Inkling: The Biggest Open Multimodal Model Yet — 975B Params, 1M Context, Day-0 in vLLM and GGUF
Chris Harper
2 min read
Jul 15, 2026 · 20:07 UTC
TL;DR: Inkling is a 975B-param open-weight MoE model (41B active per token) from Thinking Machines that natively processes text, images, and audio in a 1M-token context window — available today on HuggingFace with day-0 framework support.

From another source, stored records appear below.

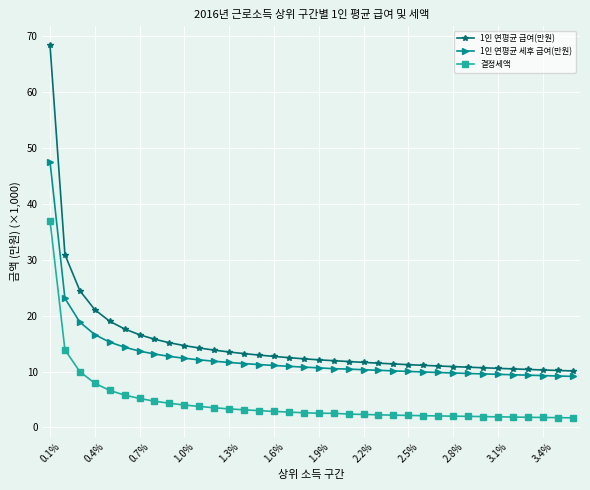

What is the sum of all 결정세액 values?

162.0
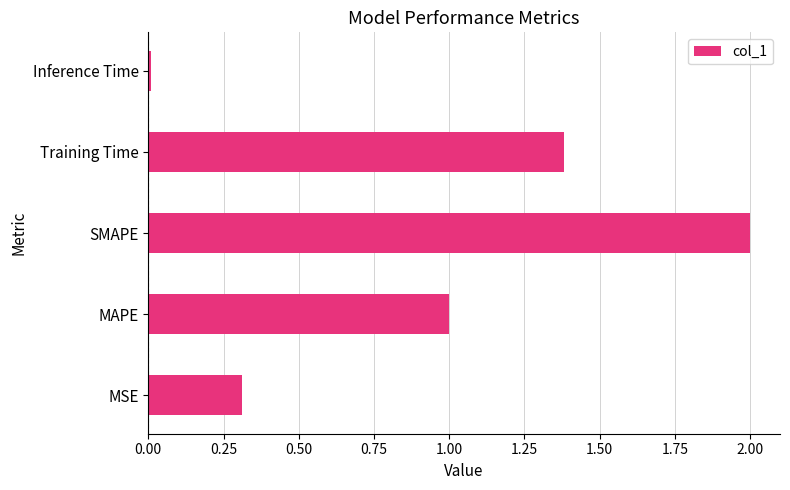

Which has a higher value, MSE or SMAPE?

SMAPE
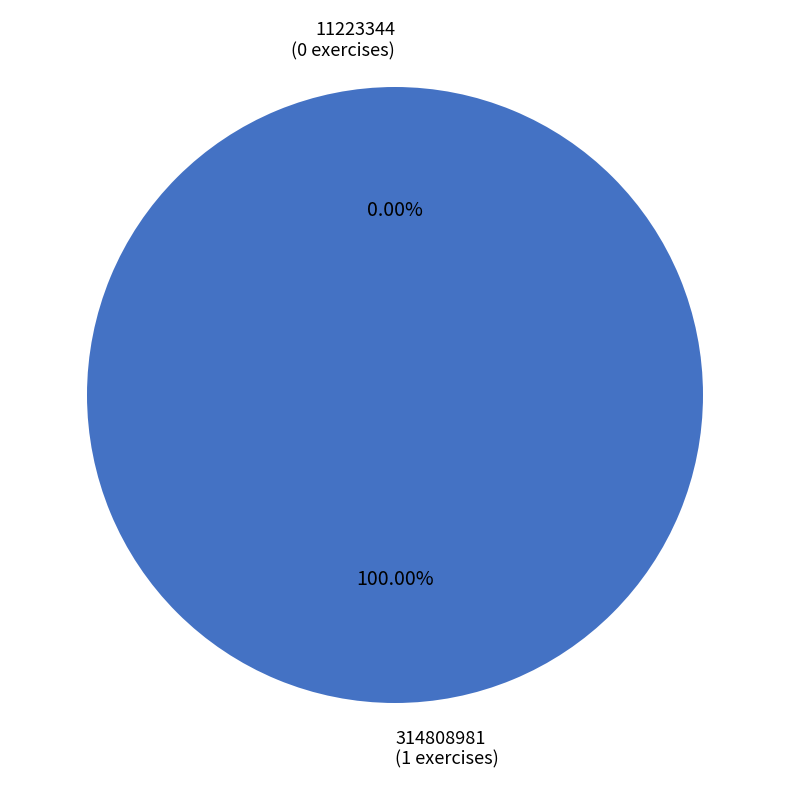

Which category has the biggest portion of the pie?

314808981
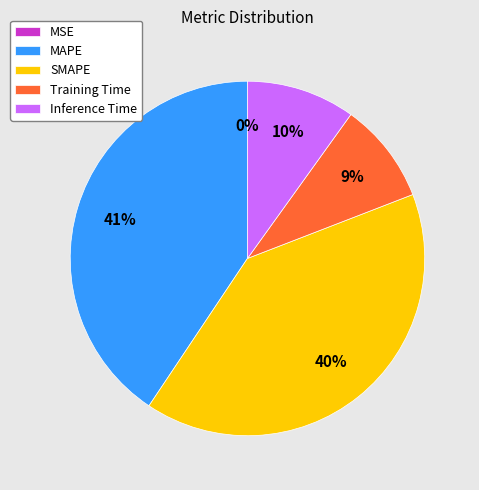

Do SMAPE and MAPE together represent more than half of the pie?

Yes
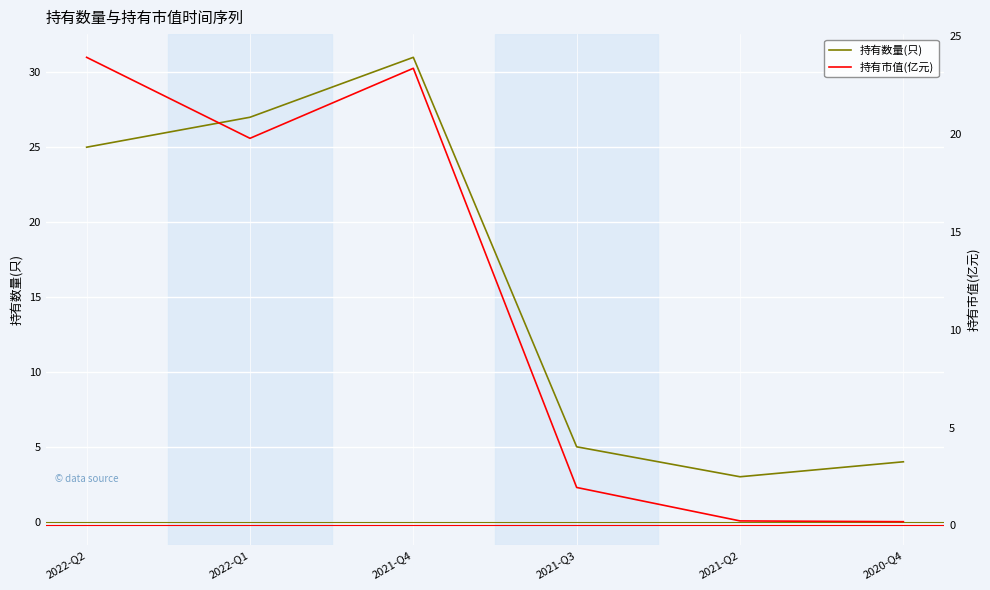

True or false: 持有数量(只) has more than 1 interior local peaks.

False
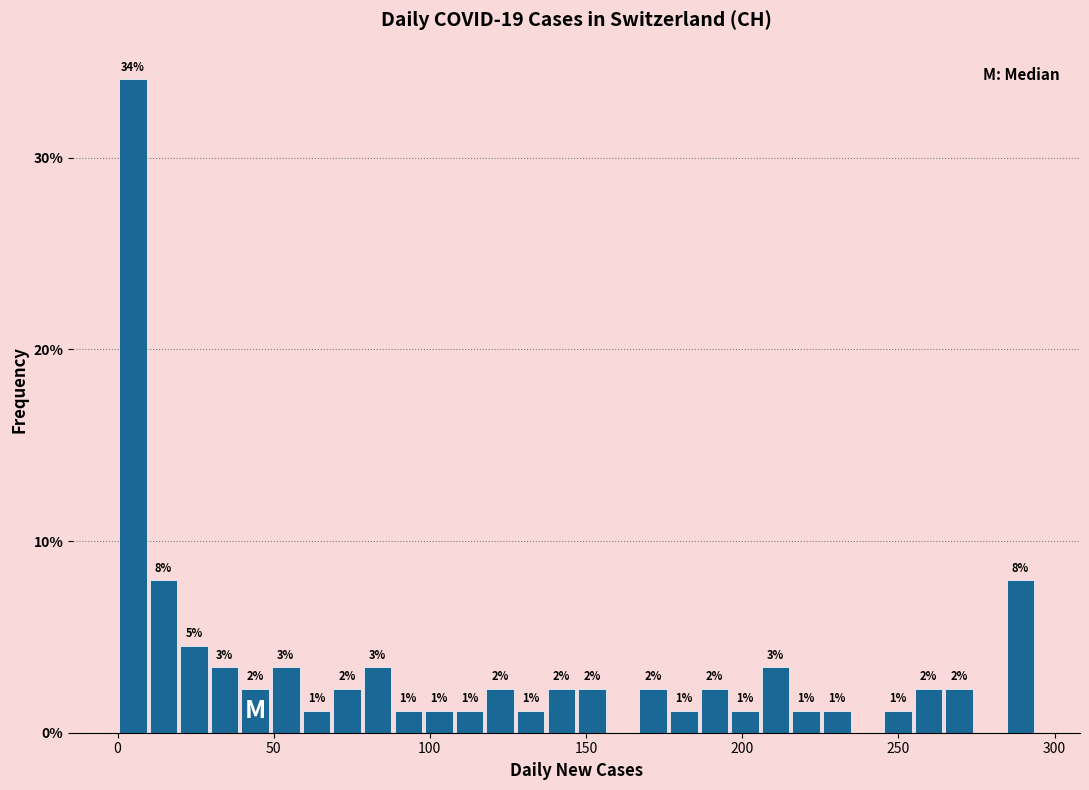

Around what value on the x-axis is the tallest bar? Give the approximate position of its centre, as read against the axis.

5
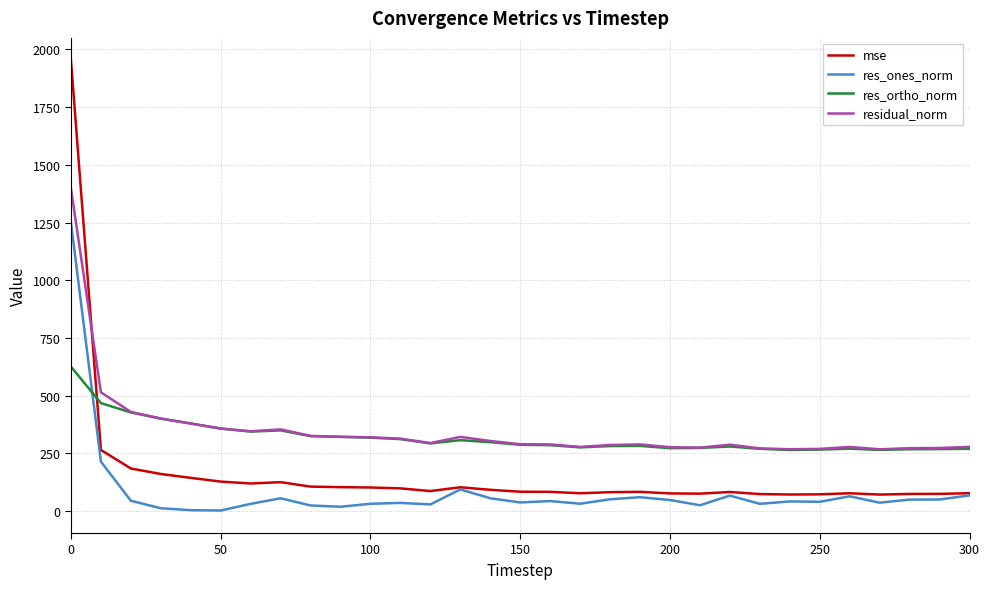

Rank the series by their maximum value, from highest to lowest.

mse, residual_norm, res_ones_norm, res_ortho_norm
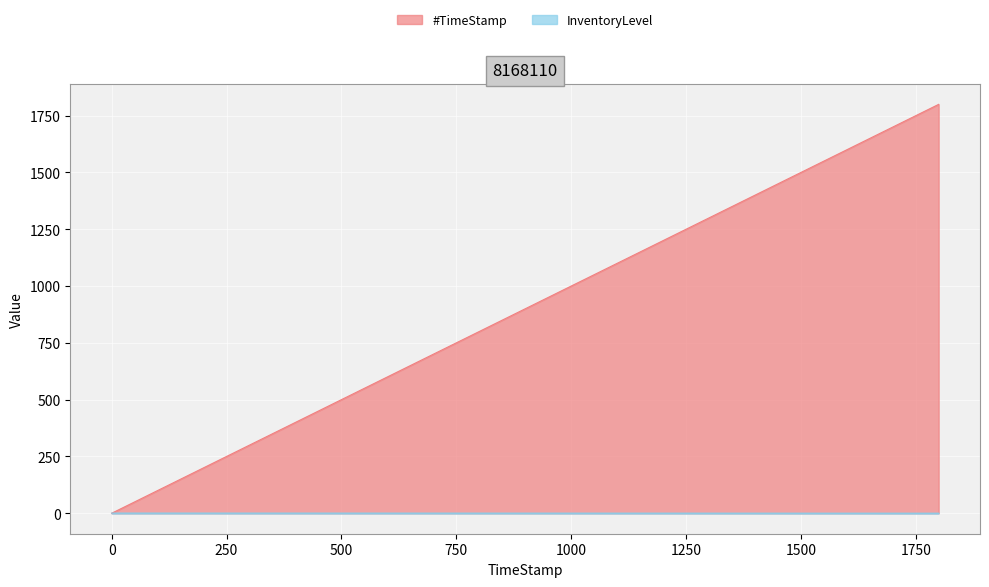

Reading left to right, extract all data points from this chart.

#TimeStamp: 0.0	599.6	1199.6	1799.7
InventoryLevel: 0.8	0.7	0.6	0.4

Thinking Machines released Inkling on July 15 — the largest open multimodal model to date, and the first to natively accept all three modalities (text, images, audio) without adapter bolts. The key numbers:
- 975B total parameters, 41B active via Mixture-of-Experts routing — only 4% of parameters fire per token, making inference tractable
- 1M token context window — trained on 45 trillion tokens of text, images, audio, and video
- Two official variants: full BF16 (requires 2TB VRAM on Hopper) and NVFP4 (600GB on Blackwell); community contributors already have 1-bit GGUF quantizations that cut memory ~95%
- Day-0 framework support: transformers v5.14.0 (released same day), vLLM, SGLang, llama.cpp, and Unsloth
Why it matters: Until now, natively multimodal open models topped out well below 100B. Inkling changes the calculus for teams that need self-hosted control over audio-reasoning, document-analysis, or agentic pipelines — the model's MoE architecture and aggressive GGUF compression mean server-grade hardware (rather than data-center scale) can run it. Inference Providers on HuggingFace offer cloud access if you don't have the hardware yet.